Les parties ont ensuite constitué des groupe de travail paritaires pour tenter de normaliser la situation à Reconvilier. Mais l'idée a fait long feu et les groupes ne sont jamais réunis. Rolf Bloch a alors proposé de faire appel à un expert technique externe et neutre chargé de passer en revue les problèmes et de proposer des solutions pour que la Boillat fonctionne à nouveau correctement en sauvegardant un maximum de places de travail. Les conclusions de l'expert de Jürg Müller ont été présentées aux parties, y compris la nomination d'un groupe de suivi comprenant le médiateur, le syndicat Unia et l'association patronale Swissmem pour veiller à la mise en œuvre des recommandations retenues.

Mais en voyant le personnel hésiter, le conseil d'administration de Swissmetal a choisi de rompre la médiation tout en affichant sa volonté d'appliquer lesdites recommandations. Avec aussi un groupe de suivi, mais sans membre de la médiation.
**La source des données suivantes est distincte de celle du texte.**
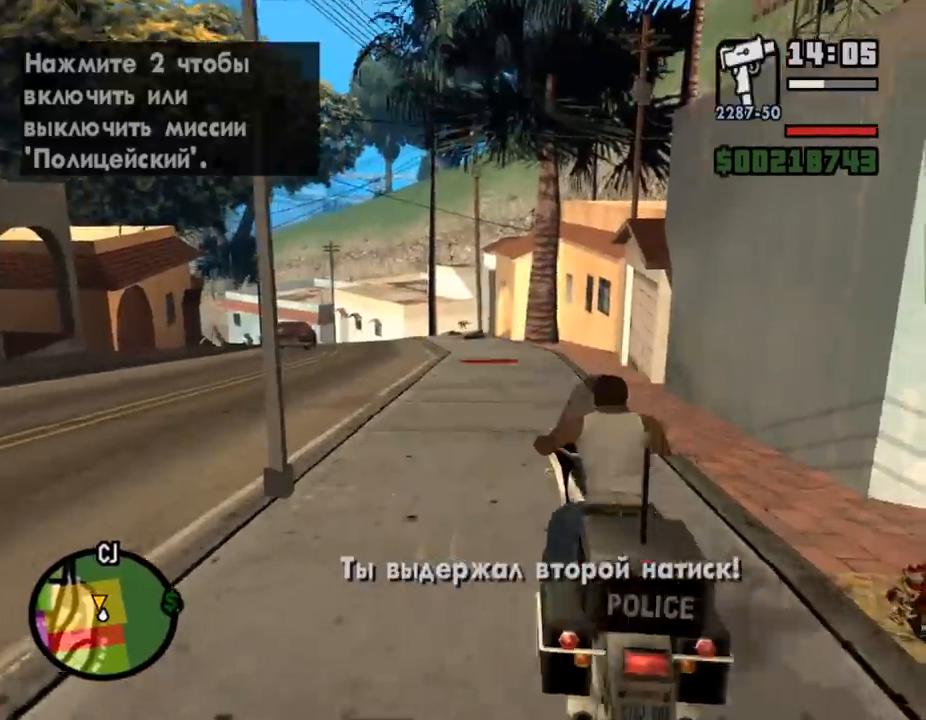
{"keys": ["a", "s"], "mouse": ["right"], "events": [[33, "w", "up"], [67, "s", "down"], [133, "f", "down"], [133, "s", "up"], [200, "f", "up"], [367, "a", "down"], [367, "mouse_right", "down"], [400, "s", "down"]]}
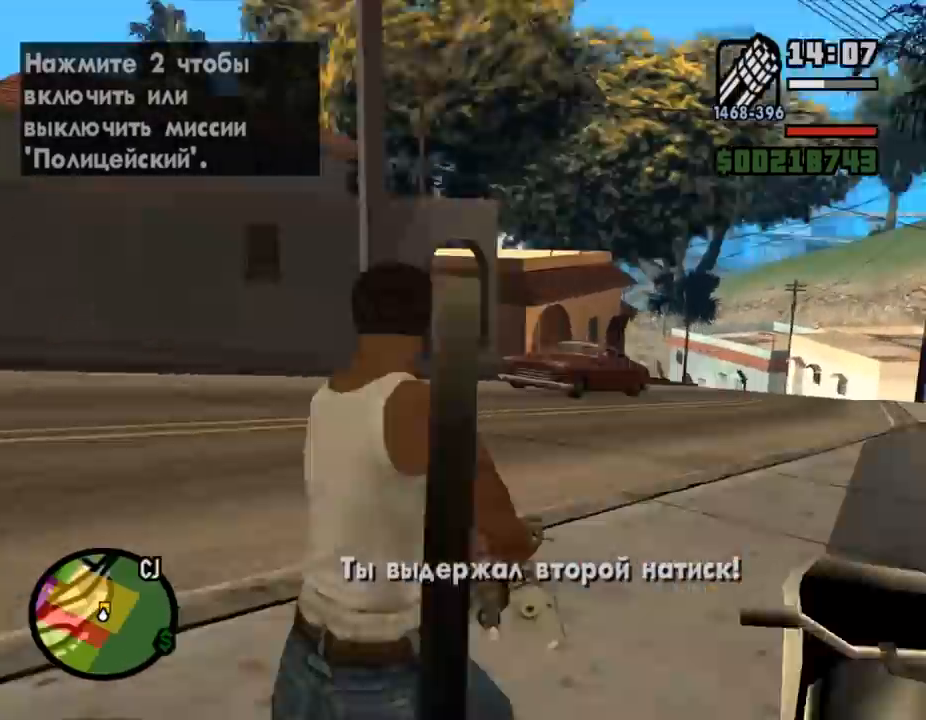
{"keys": ["w"], "mouse": ["right"], "events": [[67, "s", "up"], [200, "s", "down"], [300, "a", "up"], [300, "s", "up"], [333, "d", "down"], [367, "d", "up"], [400, "d", "down"], [433, "w", "down"], [467, "d", "up"]]}
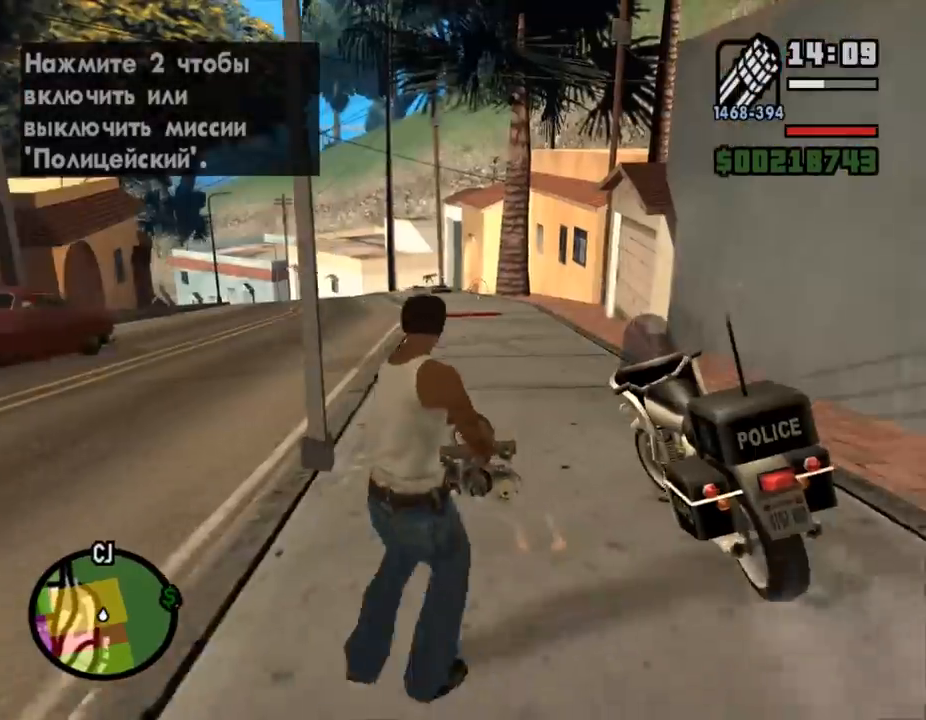
{"keys": [], "mouse": ["right"], "events": [[67, "d", "down"], [67, "w", "up"], [100, "d", "up"]]}
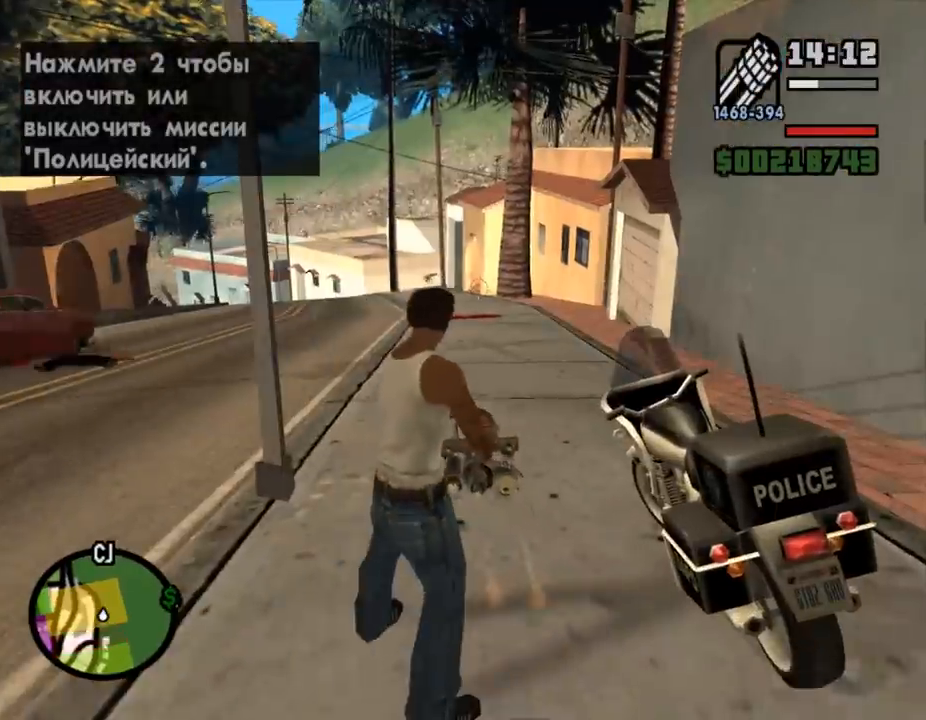
{"keys": [], "mouse": [], "events": [[133, "d", "down"], [133, "w", "down"], [167, "d", "up"], [167, "mouse_right", "up"], [167, "w", "up"], [200, "f", "down"], [233, "f", "up"]]}
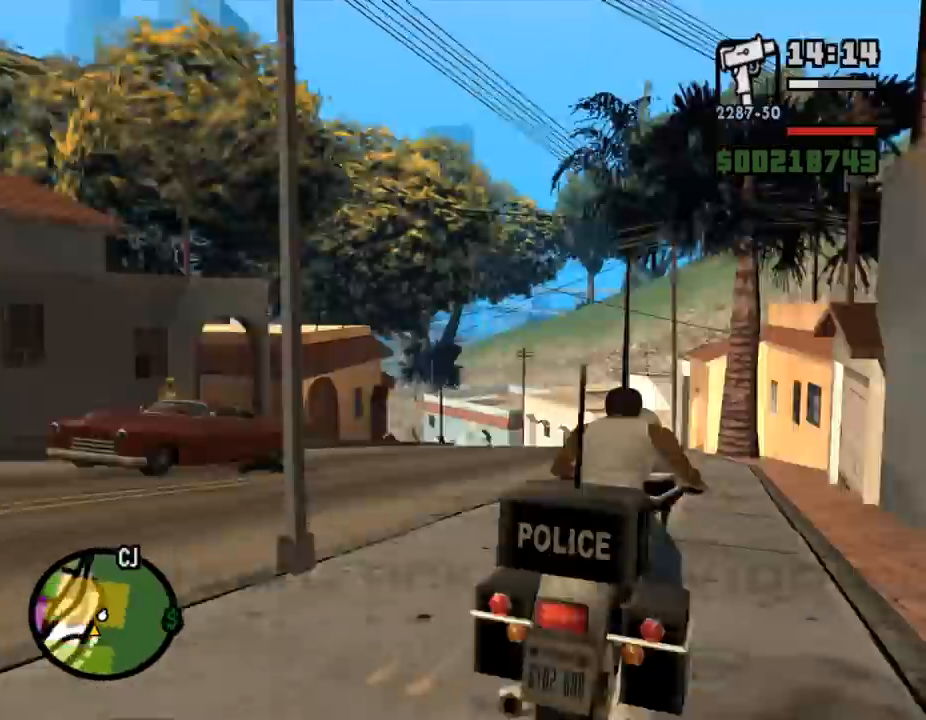
{"keys": [], "mouse": [], "events": [[167, "2", "down"], [200, "2", "up"], [233, "2", "down"], [267, "2", "up"], [367, "f", "down"], [400, "f", "up"]]}
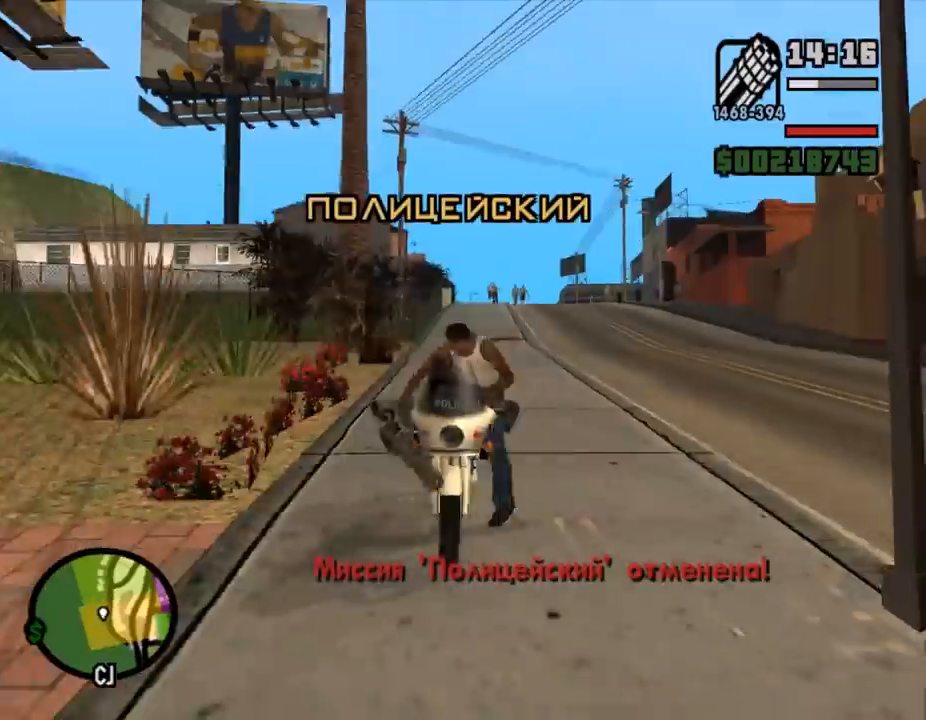
{"keys": [], "mouse": ["left", "right"], "events": [[33, "mouse_right", "down"], [67, "w", "down"], [233, "w", "up"], [300, "d", "down"], [300, "mouse_left", "down"], [367, "a", "down"], [367, "d", "up"], [367, "mouse_left", "up"], [433, "a", "up"], [467, "mouse_left", "down"]]}
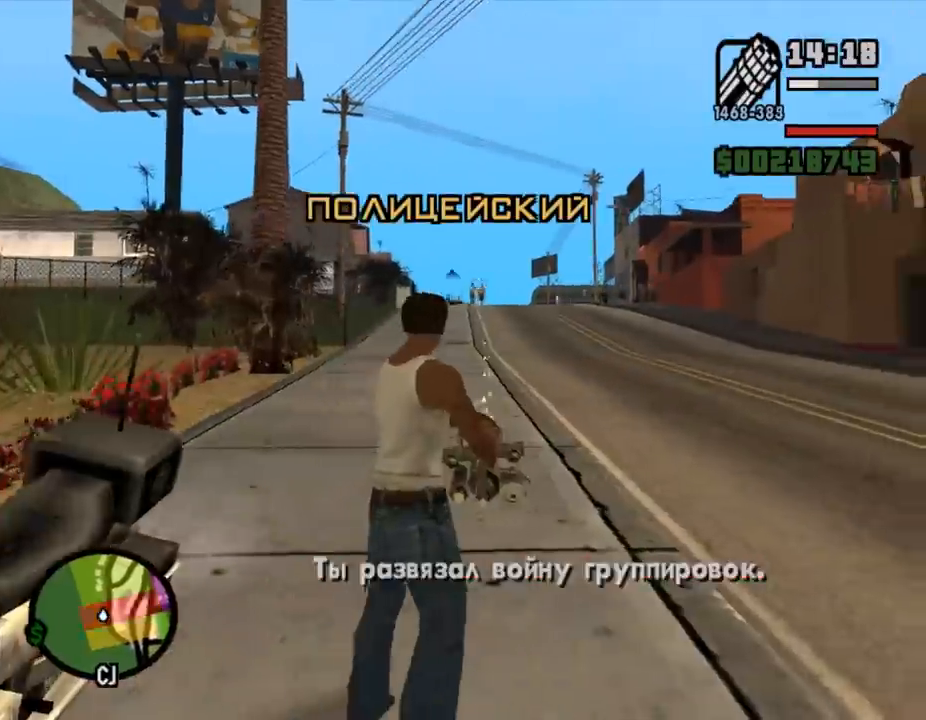
{"keys": ["shift_l", "w"], "mouse": [], "events": [[33, "mouse_left", "up"], [67, "a", "down"], [67, "mouse_left", "down"], [67, "w", "down"], [100, "f", "down"], [100, "mouse_left", "up"], [100, "mouse_right", "up"], [100, "w", "up"], [167, "a", "up"], [200, "f", "up"], [200, "w", "down"], [233, "shift_l", "down"], [400, "d", "down"], [467, "d", "up"]]}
Quelles leçons peut-on tirer de cette affaire, s'est demandé Rolf Bloch au moment de conclure. La paix du travail est-elle menacée? A ses yeux, ce conflit montre à quel point l'information et la communication sont capitales pour la bonne compréhension au sein de toute entreprise. En particulier pour les grandes sociétés où les investisseurs attendent un bon retour sur investissement. Mais la Suisse est principalement formée de PME dont les patrons sont beaucoup plus proches de leurs collaborateurs, si bien que le risque pour la paix du travail n'est pas très élevé. «Le conflit de la Boillat reste donc un cas particulier», a-t-il conclu.